La desconfianza hacia la participación a la vida democrática, la distancia percibida entre instituciones y personas, la sensación de que todo se reduce a la opción de votar por una lista de ombre, elegidos en la dirección de un partido, por un aparato invisible, abre una serie compleja de interrogantes, íntimamente interrelacionados. 

En un primer nivel, para invertir el sentimiento generalizado de desconfianza hacia el compromiso cívico en la comunidad en la que se vive, es necesario ante todo destacar la centralidad de la libertad política en la democracia. En efecto, como observó Benjamin Constant -en su célebre Discurso sobre la libertad de los antiguos frente a la de los modernos- no es sólo expresión de la salvaguarda de las libertades civiles, sino principalmente el instrumento que permite a los hombres de progresar, superando no la estricta dimensión de los intereses personales. La libertad política -según el intelectual francés- solicita, en efecto, la mejor parte de nuestra naturalezza, estimula la noble inquietud que nos atormenta y el deseo de ampliar nuestros conocimientos y desarrollar nuestras facultades. 

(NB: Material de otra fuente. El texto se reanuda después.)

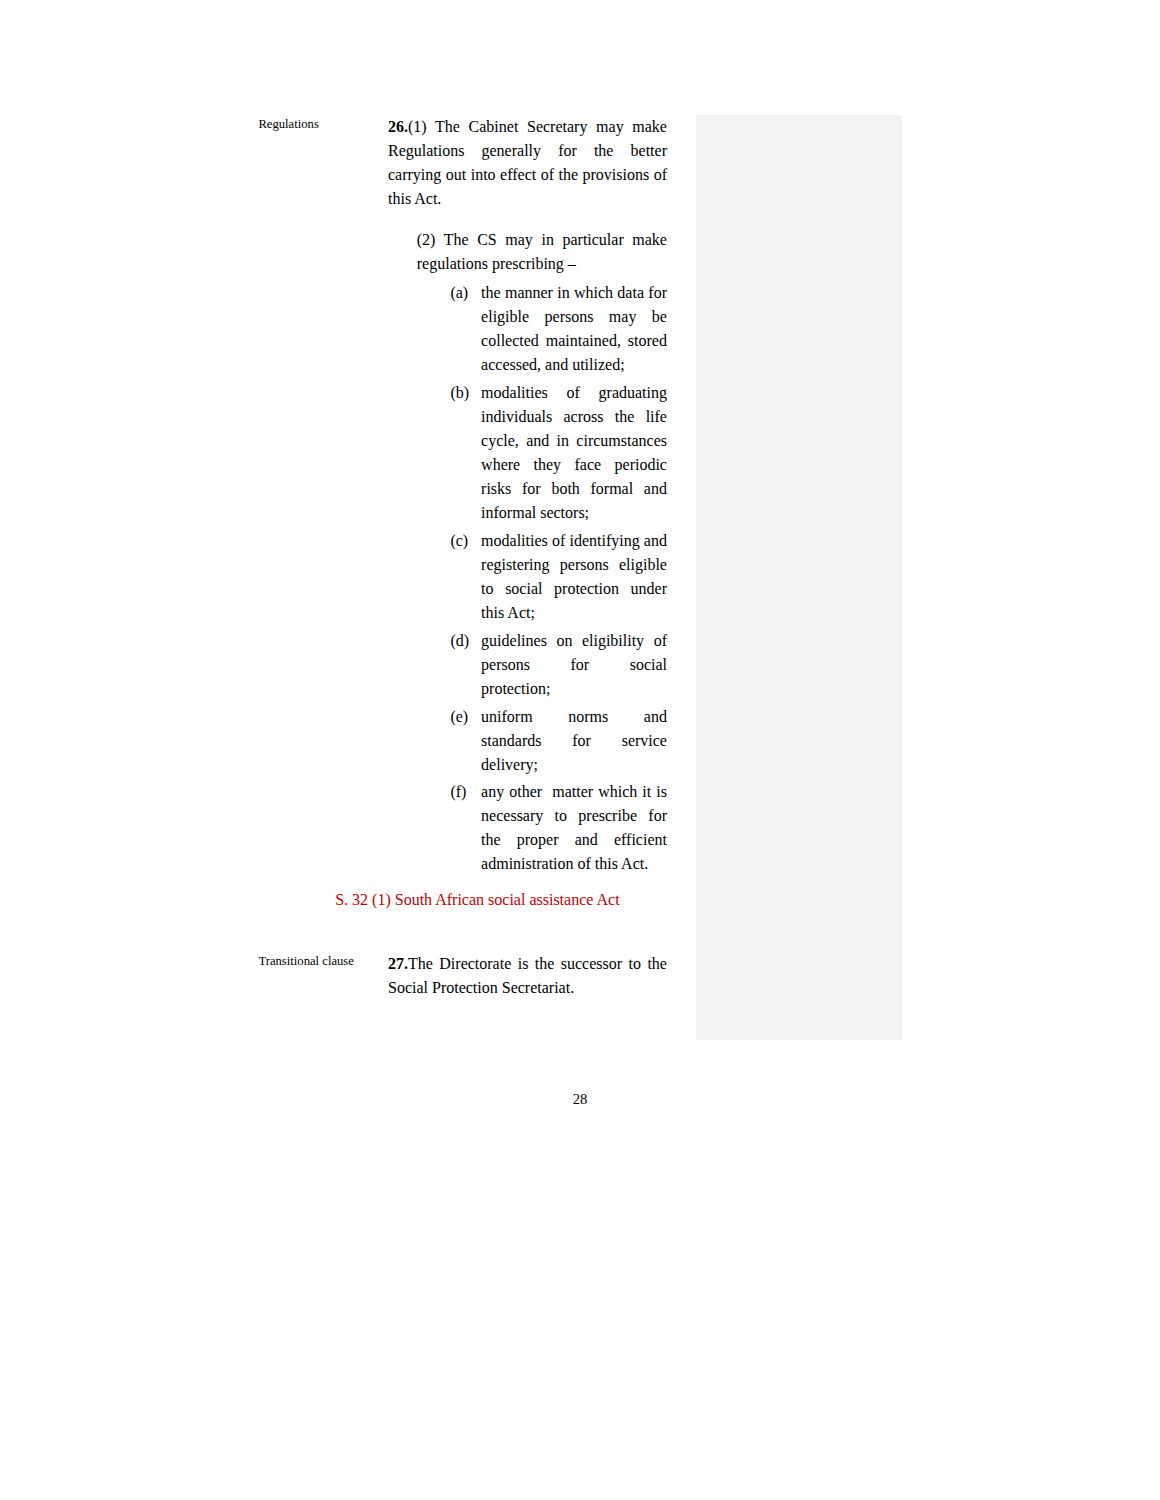Regulations
26.(1) The Cabinet Secretary may make Regulations generally for the better carrying out into effect of the provisions of this Act.
(2) The CS may in particular make regulations prescribing –
(a) the manner in which data for eligible persons may be collected maintained, stored accessed, and utilized;
(b) modalities of graduating individuals across the life cycle, and in circumstances where they face periodic risks for both formal and informal sectors;
(c) modalities of identifying and registering persons eligible to social protection under this Act;
(d) guidelines on eligibility of persons for social protection;
(e) uniform norms and standards for service delivery;
(f) any other matter which it is necessary to prescribe for the proper and efficient administration of this Act.
S. 32 (1) South African social assistance Act
Transitional clause
27. The Directorate is the successor to the Social Protection Secretariat.
28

Para que cada individuo pueda expresar estas virtudes y sentirse plenamente ciudadano del demos, participando, aunque sea indirectamente, en las decisiones políticas vinculantes para todos y tomando parte en el desarrollo de una opinión pública activa, crítica e informada, se necesitan nuevos métodos que permitan una auténtica implicación de la sociedad civil, a partir de la presencia en el territorio de formas de agregación que combatan la soledad del individuo y la virtual liquidez que ha asumido nuestra sociedad.

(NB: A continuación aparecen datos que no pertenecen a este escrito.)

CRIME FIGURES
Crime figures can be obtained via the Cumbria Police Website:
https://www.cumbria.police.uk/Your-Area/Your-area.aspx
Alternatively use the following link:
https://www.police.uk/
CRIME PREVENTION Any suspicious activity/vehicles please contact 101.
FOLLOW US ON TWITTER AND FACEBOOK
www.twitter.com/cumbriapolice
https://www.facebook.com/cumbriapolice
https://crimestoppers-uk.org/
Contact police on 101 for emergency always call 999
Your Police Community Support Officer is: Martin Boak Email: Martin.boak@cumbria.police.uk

En fin, relacionada a los dos aspectos mencionados anteriormente, existe una condición adicional para regenerar los valores y el significado de una ciudadanía activa. Se trata de lo que Danilo Zolo llamó habeas mentem o sea la autonomía cognitiva. Con esta expresión, el jurista entendía la capacidad del sujeto de controlar, filtrar e interpretar racionalmente las comunicaciones que recibe, en particular las comunicaciones electrónicas. De hecho, en las sociedades informatizadas, observó Zolo, la garantía jurídica de los derechos de libertad y de los derechos políticos corre el riesgo de ser una cáscara vacía si no incluye la autonomía cognitiva: si esa falta, es impensable que se forme una opinión pública independiente, vistos los procesos de autolegitimación promovidos por las élites políticas. 

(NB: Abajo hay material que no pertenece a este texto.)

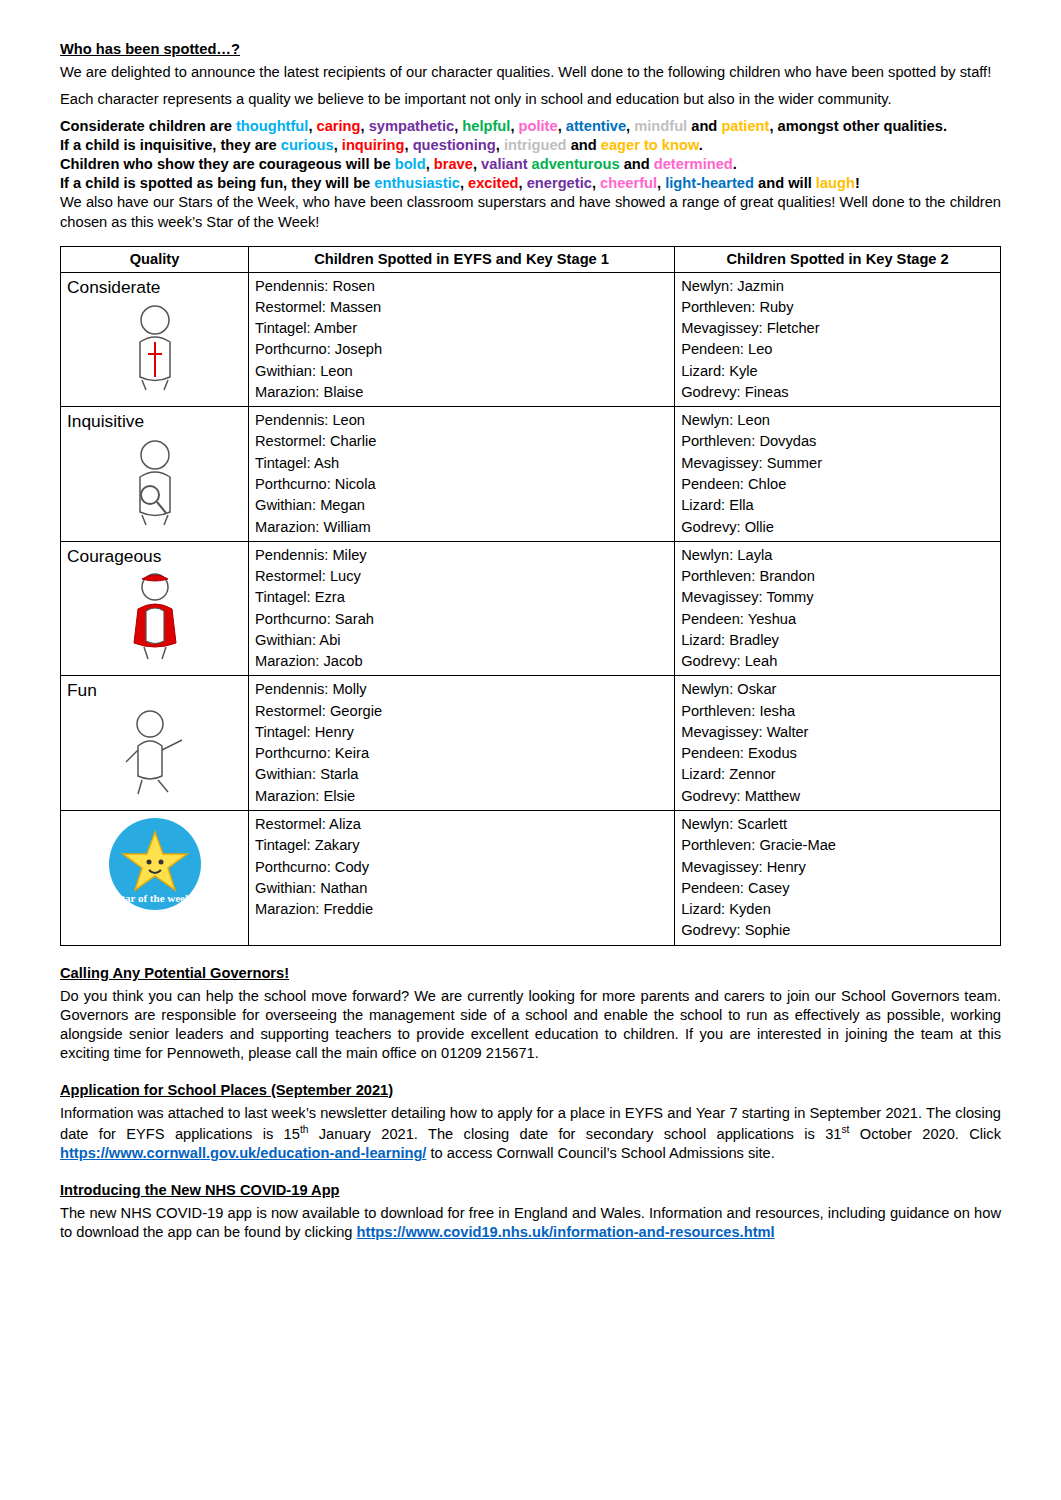Who has been spotted…?
We are delighted to announce the latest recipients of our character qualities. Well done to the following children who have been spotted by staff!
Each character represents a quality we believe to be important not only in school and education but also in the wider community.
Considerate children are thoughtful, caring, sympathetic, helpful, polite, attentive, mindful and patient, amongst other qualities.
If a child is inquisitive, they are curious, inquiring, questioning, intrigued and eager to know.
Children who show they are courageous will be bold, brave, valiant adventurous and determined.
If a child is spotted as being fun, they will be enthusiastic, excited, energetic, cheerful, light-hearted and will laugh!
We also have our Stars of the Week, who have been classroom superstars and have showed a range of great qualities! Well done to the children chosen as this week’s Star of the Week!
| Quality | Children Spotted in EYFS and Key Stage 1 | Children Spotted in Key Stage 2 |
| --- | --- | --- |
| Considerate | Pendennis: Rosen Restormel: Massen Tintagel: Amber Porthcurno: Joseph Gwithian: Leon Marazion: Blaise | Newlyn: Jazmin Porthleven: Ruby Mevagissey: Fletcher Pendeen: Leo Lizard: Kyle Godrevy: Fineas |
| Inquisitive | Pendennis: Leon Restormel: Charlie Tintagel: Ash Porthcurno: Nicola Gwithian: Megan Marazion: William | Newlyn: Leon Porthleven: Dovydas Mevagissey: Summer Pendeen: Chloe Lizard: Ella Godrevy: Ollie |
| Courageous | Pendennis: Miley Restormel: Lucy Tintagel: Ezra Porthcurno: Sarah Gwithian: Abi Marazion: Jacob | Newlyn: Layla Porthleven: Brandon Mevagissey: Tommy Pendeen: Yeshua Lizard: Bradley Godrevy: Leah |
| Fun | Pendennis: Molly Restormel: Georgie Tintagel: Henry Porthcurno: Keira Gwithian: Starla Marazion: Elsie | Newlyn: Oskar Porthleven: Iesha Mevagissey: Walter Pendeen: Exodus Lizard: Zennor Godrevy: Matthew |
| Star of the week! | Restormel: Aliza Tintagel: Zakary Porthcurno: Cody Gwithian: Nathan Marazion: Freddie | Newlyn: Scarlett Porthleven: Gracie-Mae Mevagissey: Henry Pendeen: Casey Lizard: Kyden Godrevy: Sophie |
Calling Any Potential Governors!
Do you think you can help the school move forward? We are currently looking for more parents and carers to join our School Governors team. Governors are responsible for overseeing the management side of a school and enable the school to run as effectively as possible, working alongside senior leaders and supporting teachers to provide excellent education to children. If you are interested in joining the team at this exciting time for Pennoweth, please call the main office on 01209 215671.
Application for School Places (September 2021)
Information was attached to last week’s newsletter detailing how to apply for a place in EYFS and Year 7 starting in September 2021. The closing date for EYFS applications is 15th January 2021. The closing date for secondary school applications is 31st October 2020. Click https://www.cornwall.gov.uk/education-and-learning/ to access Cornwall Council’s School Admissions site.
Introducing the New NHS COVID-19 App
The new NHS COVID-19 app is now available to download for free in England and Wales. Information and resources, including guidance on how to download the app can be found by clicking https://www.covid19.nhs.uk/information-and-resources.html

Esta compleja acción, dirigida hacia un renacimiento democrático del país, puede surgir a través de un retorno a la sociedad civil, entendida como la base de donde parten los interrogantes a los que el sistema político está llamado a dar respuesta. Ante la crisis de valores y credibilidad de la política, se hace más necesario el aporte y el compromiso de quienes se refieren a la mejor tradición católico-liberal, federalista, republicana, socialdemócrata y laico-crociana. Sin duda es en el largo plazo en lo que hay que pensar, pues las recetas mágicas pertenecen al marco de esa peligrosa demagogia, que impregna, desde hace décadas, a muchos de los partidos nacionales. Si la intención es la de alejarse del peligro del salto en la oscuridad, de las derivas paternalistas y del abismo de los caminos antieuropeos, el esfuerzo de quienes se preocupan por una Italia liberal-democrática es saber trascender su cotidianidad, encontrando inspiración, en las palabras de Constant, para reconectarse con la política.